The primary question here is Apple does not allow this (incoming ipv6 udp on MacBook), or whether Apple allows it but I can’t figure out how to do it.

I haven’t tested it myself, but from the docs it does seem Windows Firewall is a lot easier to configure.

My guess is this has something to do with the macOS pf firewall. Mac has both Application firewall and Packet firewall, I could not find docs for either of them.

I have tried recording using tcpdump and then running talker. I am not able to find any UDP packets on the specified port, so I’m assuming the packets are being filtered somewhere in between. (Most likely on the packet firewall of the MacBook.)

I have tried using multiple different internet connections – both residential (fibre optic) and mobile, to confirm the problem is not with a specific ISP’s firewall.

Application Firewall

I have switched on Settings > Firewall, and switched on the Firewall. (I also tried with switched off, that didn’t work either)

I’m not sure at a low-level exactly which firewalls this GUI switches on, there was a previous stackoverflow answer that was also confused about this. (Sorry I can’t find the link right now, will add once I do.)

My current settings below. (I have also tried with other settings such as disabling stealth mode)

auto allow builtin software, auto allow downloaded signed software, enable stealth mode, whitelist: talker, listener

I’m assuming gcc-compiled binaries (gcc -o talker talker.c) are accepted for whitelisting by macOS on this setting page, I have not made a .app file. The GUI didn’t stop me from picking it.

Packet firewall

macOS seems to use pf from BSD to manage its firewall.

By default there are 6 lines in /etc/pf.conf

scrub-anchor "com.apple/*"
nat-anchor "com.apple/*"
rdr-anchor "com.apple/*"
dummynet-anchor "com.apple/*"
anchor "com.apple/*"
load anchor "com.apple" from "/etc/pf.anchors/com.apple"

Of these only 2 lines are packet filtering rules

Surprisingly commenting all 6 of these lines out seems to do basically nothing, atleast for outgoing connections. Still able to browse websites (http ipv4 and ipv6), ssh into cloud machines etc.
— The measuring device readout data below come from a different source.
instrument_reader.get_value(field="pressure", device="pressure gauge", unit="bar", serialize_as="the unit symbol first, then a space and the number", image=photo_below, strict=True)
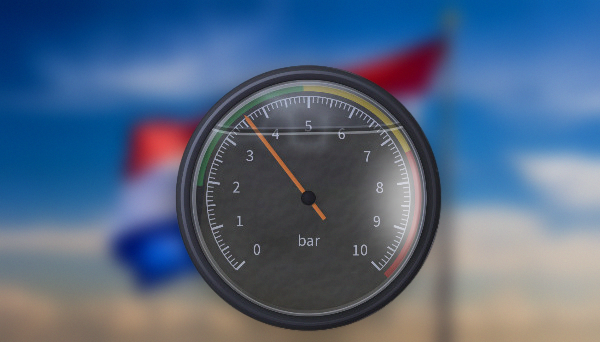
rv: bar 3.6
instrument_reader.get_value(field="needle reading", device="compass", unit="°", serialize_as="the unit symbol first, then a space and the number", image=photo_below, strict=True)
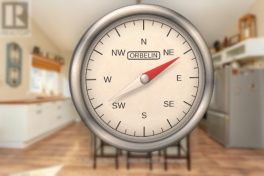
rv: ° 60
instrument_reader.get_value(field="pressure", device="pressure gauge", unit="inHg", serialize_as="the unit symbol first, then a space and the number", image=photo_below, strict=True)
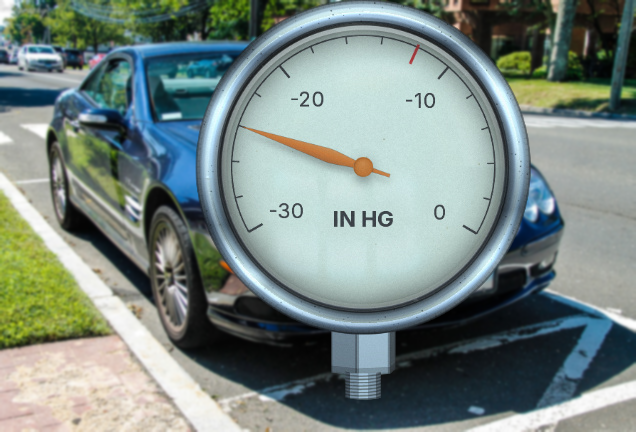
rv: inHg -24
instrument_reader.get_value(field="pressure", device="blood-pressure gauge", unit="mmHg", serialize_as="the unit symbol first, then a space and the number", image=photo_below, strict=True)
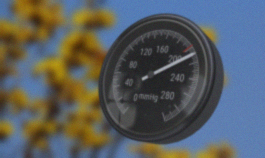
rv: mmHg 210
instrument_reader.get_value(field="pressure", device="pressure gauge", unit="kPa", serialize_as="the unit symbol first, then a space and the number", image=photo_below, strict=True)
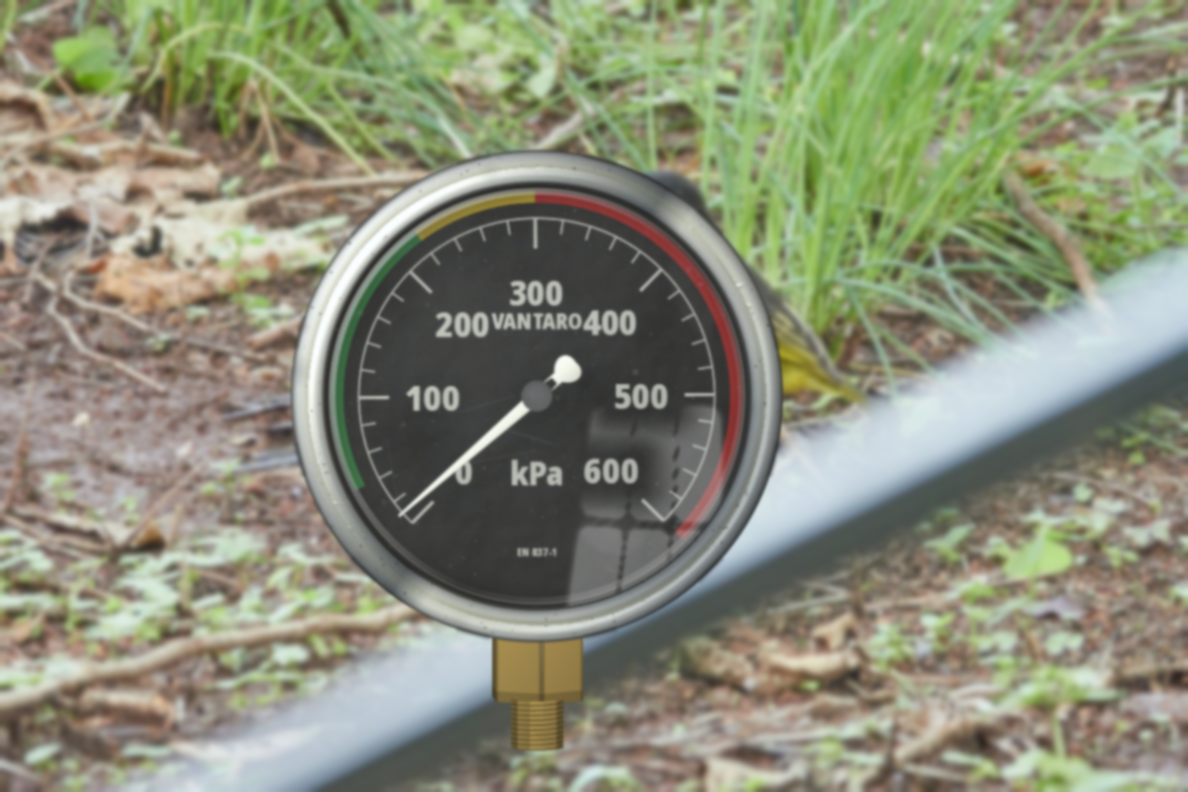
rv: kPa 10
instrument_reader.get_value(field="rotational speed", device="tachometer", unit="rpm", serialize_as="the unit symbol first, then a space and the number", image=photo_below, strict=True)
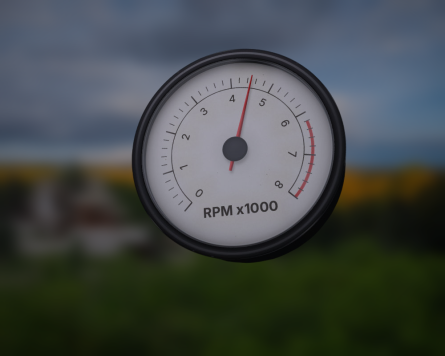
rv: rpm 4500
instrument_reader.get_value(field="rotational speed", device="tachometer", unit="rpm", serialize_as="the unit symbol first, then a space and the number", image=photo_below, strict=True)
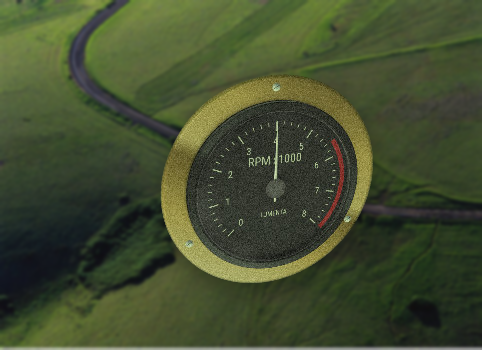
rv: rpm 4000
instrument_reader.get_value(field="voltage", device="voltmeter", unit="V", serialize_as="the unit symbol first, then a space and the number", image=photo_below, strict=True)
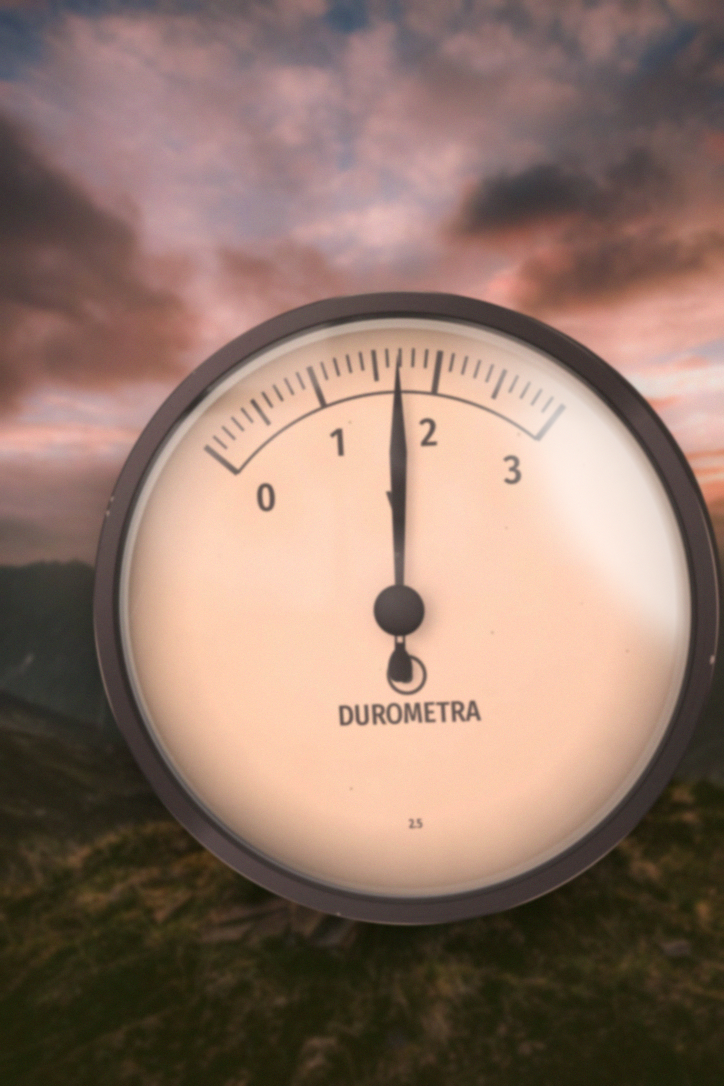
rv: V 1.7
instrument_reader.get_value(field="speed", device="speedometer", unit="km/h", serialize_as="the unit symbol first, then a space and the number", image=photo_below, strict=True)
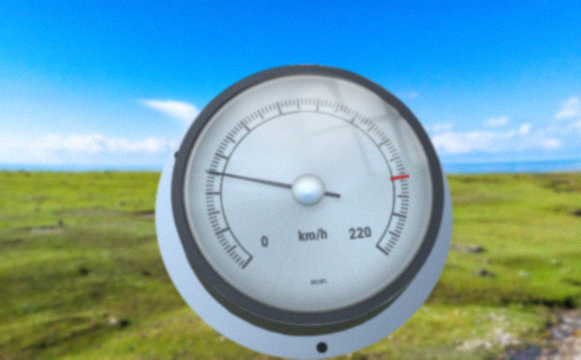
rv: km/h 50
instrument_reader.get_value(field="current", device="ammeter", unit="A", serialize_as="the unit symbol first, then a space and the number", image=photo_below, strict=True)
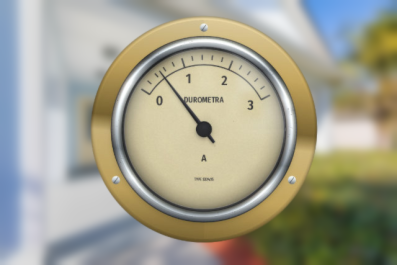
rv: A 0.5
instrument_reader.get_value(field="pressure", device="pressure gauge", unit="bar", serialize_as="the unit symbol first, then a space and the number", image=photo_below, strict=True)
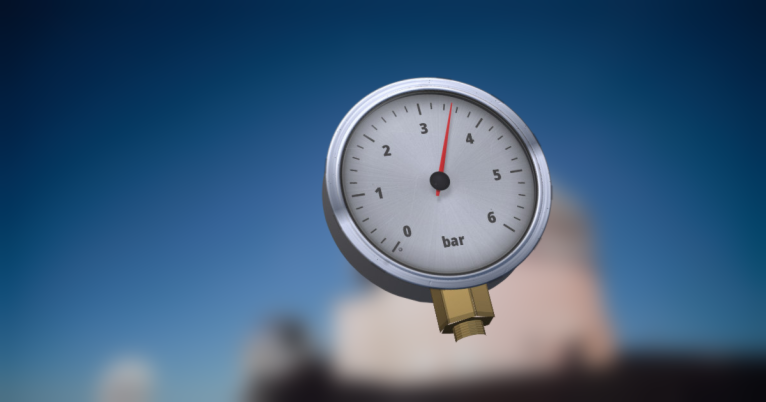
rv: bar 3.5
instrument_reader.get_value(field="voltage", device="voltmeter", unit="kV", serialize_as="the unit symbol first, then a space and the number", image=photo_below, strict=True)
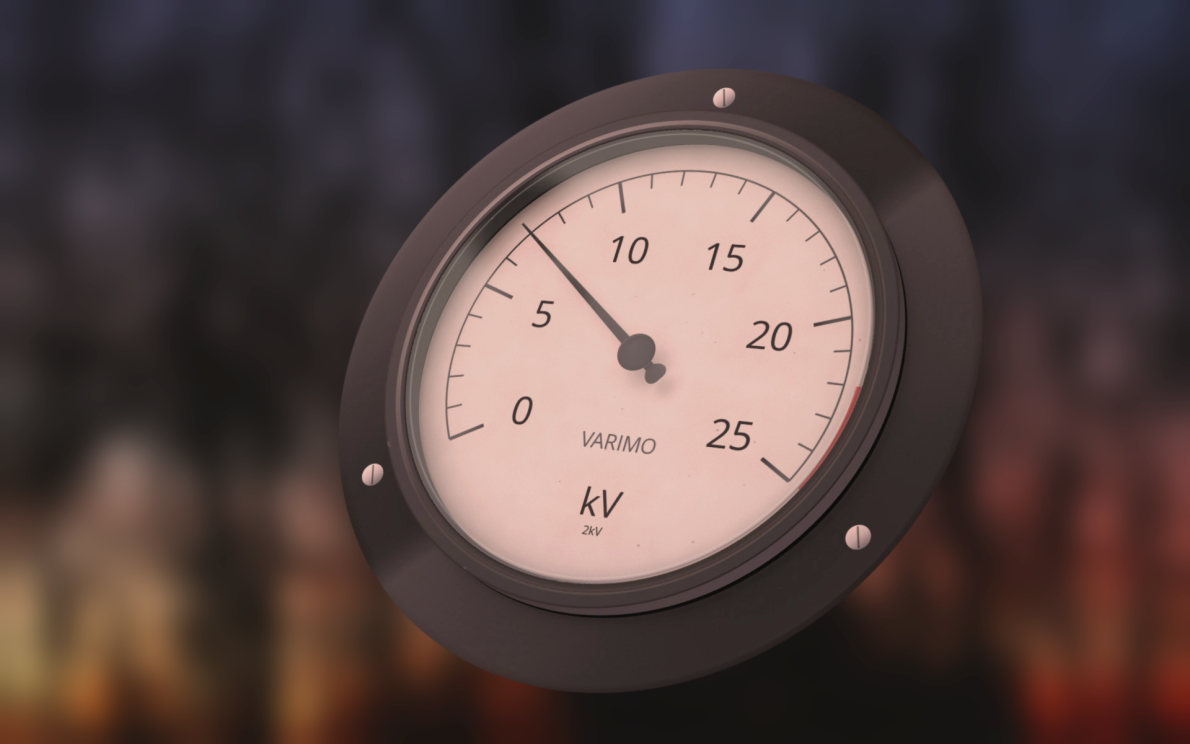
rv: kV 7
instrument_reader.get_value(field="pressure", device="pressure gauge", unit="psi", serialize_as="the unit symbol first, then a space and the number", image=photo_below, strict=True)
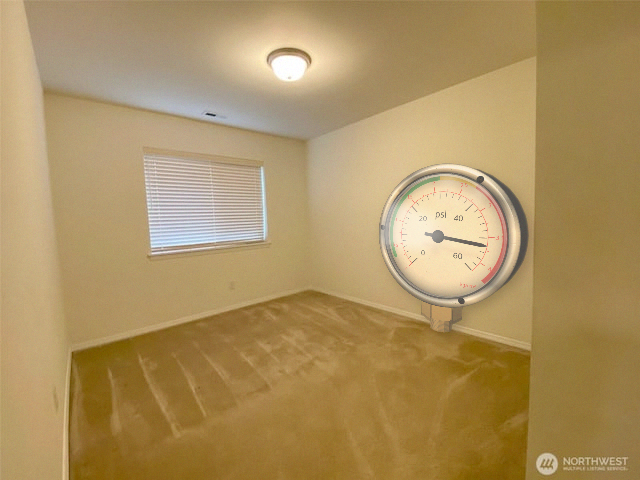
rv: psi 52
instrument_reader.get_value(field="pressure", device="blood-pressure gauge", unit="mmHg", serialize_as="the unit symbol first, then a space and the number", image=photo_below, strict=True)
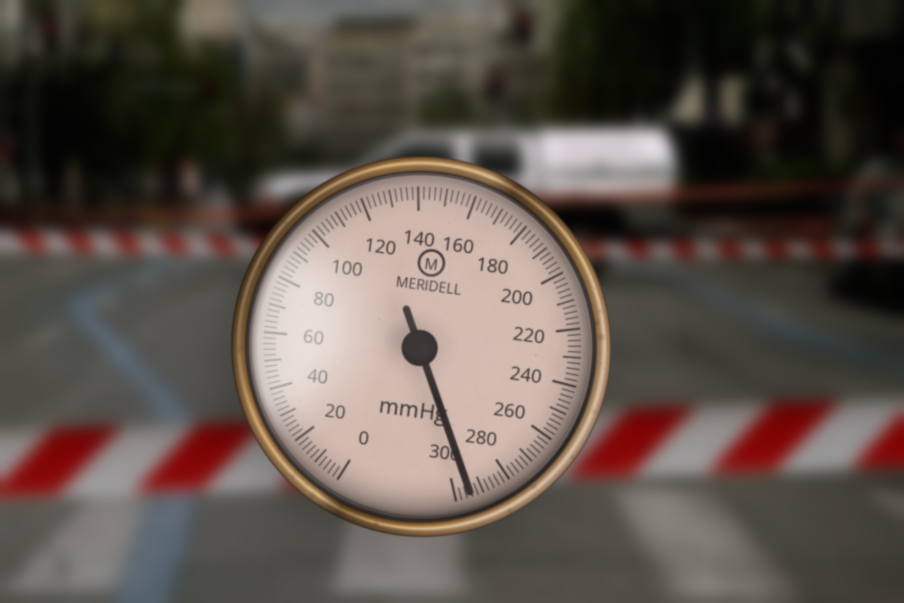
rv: mmHg 294
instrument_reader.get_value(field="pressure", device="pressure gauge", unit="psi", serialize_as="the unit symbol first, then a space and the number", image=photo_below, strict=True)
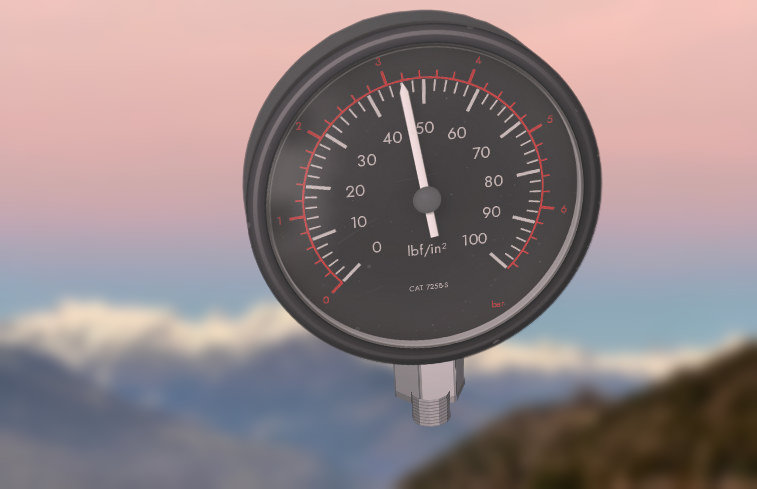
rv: psi 46
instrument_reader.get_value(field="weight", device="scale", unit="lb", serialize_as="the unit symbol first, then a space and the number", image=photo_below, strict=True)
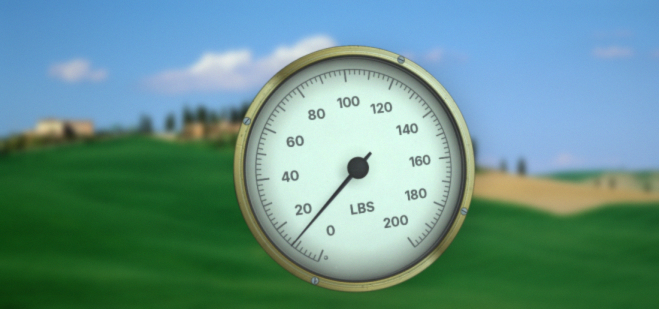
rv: lb 12
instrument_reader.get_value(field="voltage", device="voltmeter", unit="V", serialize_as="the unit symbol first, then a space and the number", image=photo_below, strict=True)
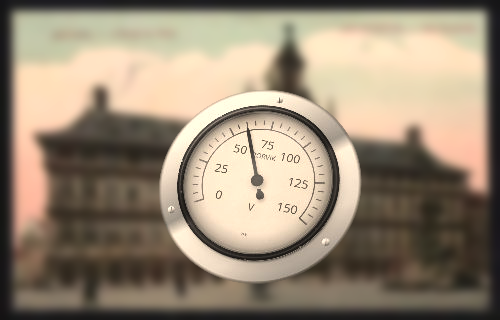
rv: V 60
For incoming connections, I am able to ping the ipv6 address of the MacBook from aws ec2 instance

(If there’s a good test using nmap for example, please let me know. I would like to find out why these 6 lines seem to have no effect.)

If I add something like block all then ipv4 ipv6 outgoing does get blocked, showing this /etc/pf.conf file is not being ignored completely.

/etc/pf.anchors/com.apple is not accessible, so I do not know what pf rules macOS uses by default.

Commands I’m using to load new configs of my own and check whether the rules were actually loaded or not:

sudo pfctl -f /etc/pf.conf
sudo pfctl -E
sudo pfctl -sa

Mostly any custom rules I write are being successfully loaded if I check using sudo pfctl -sa

Lots of different commands I have tried that all didn’t work:

pass in inet6 proto udp to port 59999 no state
pass in inet6 proto udp to port 59999 keep state
pass in proto udp to port 4950 keep state
pass in proto udp from any to any port 4950 no state

And so on. I tried with and without keep state, with and without mentioning inet6, with and without mentioning from and to, with and without mentioning specific UDP ports. I’m pretty confident my rules are getting loaded correctly.

I have tried this both, while keeping the macOS pf rules as well, and without them.

Some posts on BSD forum for BSD suggest also setting up pf rules for other stuff like icmp:
https://forums.freebsd.org/threads/ipv6-not-working-with-pf.66772/

ping is successfully working so I’m not sure any of this is needed. I did try blindly copy-pasting some of the rules without fully understanding them, I could not get this to work either.

Please let me know if pf rules for ipv6 also require pf rules other stuff like icmp, and if yes, if there’s a ready-made minimum pf.conf I can find for this.

Scanning the UDP ports of MacBook from the aws ec2 instance using nmap shows ports as open|filtered which doesn’t help.

I will try doing tcp packets instead of udp, main benefit being atleast nmap will tell clearly if ports are open. I will also try using ipv4.

Please let me know if you’d like me to run any specific tests.